## Input material:
★ ★ ★ ★

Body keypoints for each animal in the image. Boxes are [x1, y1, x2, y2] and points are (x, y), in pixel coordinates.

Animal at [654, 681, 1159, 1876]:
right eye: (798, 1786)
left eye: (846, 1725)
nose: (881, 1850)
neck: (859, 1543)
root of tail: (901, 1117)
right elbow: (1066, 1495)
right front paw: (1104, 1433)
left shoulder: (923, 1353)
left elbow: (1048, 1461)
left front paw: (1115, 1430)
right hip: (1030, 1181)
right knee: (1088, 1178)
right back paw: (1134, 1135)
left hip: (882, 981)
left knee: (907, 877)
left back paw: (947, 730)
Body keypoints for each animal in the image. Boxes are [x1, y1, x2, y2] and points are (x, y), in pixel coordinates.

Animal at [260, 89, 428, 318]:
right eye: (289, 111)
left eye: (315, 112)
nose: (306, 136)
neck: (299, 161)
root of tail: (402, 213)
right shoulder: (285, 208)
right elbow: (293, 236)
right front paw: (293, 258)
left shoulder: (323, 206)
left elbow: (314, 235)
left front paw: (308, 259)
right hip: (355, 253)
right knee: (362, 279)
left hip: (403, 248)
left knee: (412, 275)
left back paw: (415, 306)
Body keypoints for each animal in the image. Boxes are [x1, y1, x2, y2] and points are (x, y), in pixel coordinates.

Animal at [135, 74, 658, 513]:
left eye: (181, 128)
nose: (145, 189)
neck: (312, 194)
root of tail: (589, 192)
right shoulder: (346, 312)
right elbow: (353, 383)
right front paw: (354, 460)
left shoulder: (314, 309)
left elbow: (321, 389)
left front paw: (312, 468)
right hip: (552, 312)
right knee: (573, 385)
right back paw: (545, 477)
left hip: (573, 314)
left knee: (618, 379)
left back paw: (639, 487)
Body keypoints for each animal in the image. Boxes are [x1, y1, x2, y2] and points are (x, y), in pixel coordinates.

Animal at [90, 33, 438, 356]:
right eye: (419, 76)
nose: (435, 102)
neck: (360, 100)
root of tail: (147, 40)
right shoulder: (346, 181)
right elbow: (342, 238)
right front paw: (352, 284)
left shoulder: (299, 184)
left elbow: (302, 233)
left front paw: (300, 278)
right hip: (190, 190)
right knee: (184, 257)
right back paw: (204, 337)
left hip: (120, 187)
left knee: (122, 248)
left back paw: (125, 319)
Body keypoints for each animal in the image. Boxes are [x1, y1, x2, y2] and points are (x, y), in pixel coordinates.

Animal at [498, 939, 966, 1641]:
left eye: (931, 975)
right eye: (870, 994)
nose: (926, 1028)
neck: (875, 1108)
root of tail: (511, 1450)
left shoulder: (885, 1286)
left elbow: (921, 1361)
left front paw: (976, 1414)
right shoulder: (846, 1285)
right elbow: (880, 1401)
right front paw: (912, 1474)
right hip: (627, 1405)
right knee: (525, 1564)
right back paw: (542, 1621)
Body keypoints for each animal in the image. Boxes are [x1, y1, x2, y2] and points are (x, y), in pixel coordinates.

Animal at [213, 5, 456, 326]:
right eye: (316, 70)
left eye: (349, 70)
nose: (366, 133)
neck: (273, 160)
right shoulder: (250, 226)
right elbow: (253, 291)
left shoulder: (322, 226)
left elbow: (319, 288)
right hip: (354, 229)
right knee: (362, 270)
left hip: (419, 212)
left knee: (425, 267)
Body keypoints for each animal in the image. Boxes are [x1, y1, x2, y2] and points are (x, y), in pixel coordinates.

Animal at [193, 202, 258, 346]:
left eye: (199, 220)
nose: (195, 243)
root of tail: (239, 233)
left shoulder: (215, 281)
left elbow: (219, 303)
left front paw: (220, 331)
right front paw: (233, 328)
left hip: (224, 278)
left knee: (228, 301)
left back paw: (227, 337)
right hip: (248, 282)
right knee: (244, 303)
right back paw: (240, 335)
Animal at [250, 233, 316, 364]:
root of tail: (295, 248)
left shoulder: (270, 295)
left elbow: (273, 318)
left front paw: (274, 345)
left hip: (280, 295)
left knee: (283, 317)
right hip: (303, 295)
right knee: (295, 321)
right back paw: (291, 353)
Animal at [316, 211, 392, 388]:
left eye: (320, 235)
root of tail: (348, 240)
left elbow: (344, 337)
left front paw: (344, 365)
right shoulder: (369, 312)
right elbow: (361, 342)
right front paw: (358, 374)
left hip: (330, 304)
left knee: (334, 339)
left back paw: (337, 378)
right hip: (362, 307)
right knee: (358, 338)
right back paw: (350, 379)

★ ★ ★ ★

## Work required:
The lines to return are those in the material above that hold "root".

## Answer to this exercise:
root of tail: (901, 1117)
root of tail: (402, 213)
root of tail: (589, 192)
root of tail: (147, 40)
root of tail: (511, 1450)
root of tail: (239, 233)
root of tail: (295, 248)
root of tail: (348, 240)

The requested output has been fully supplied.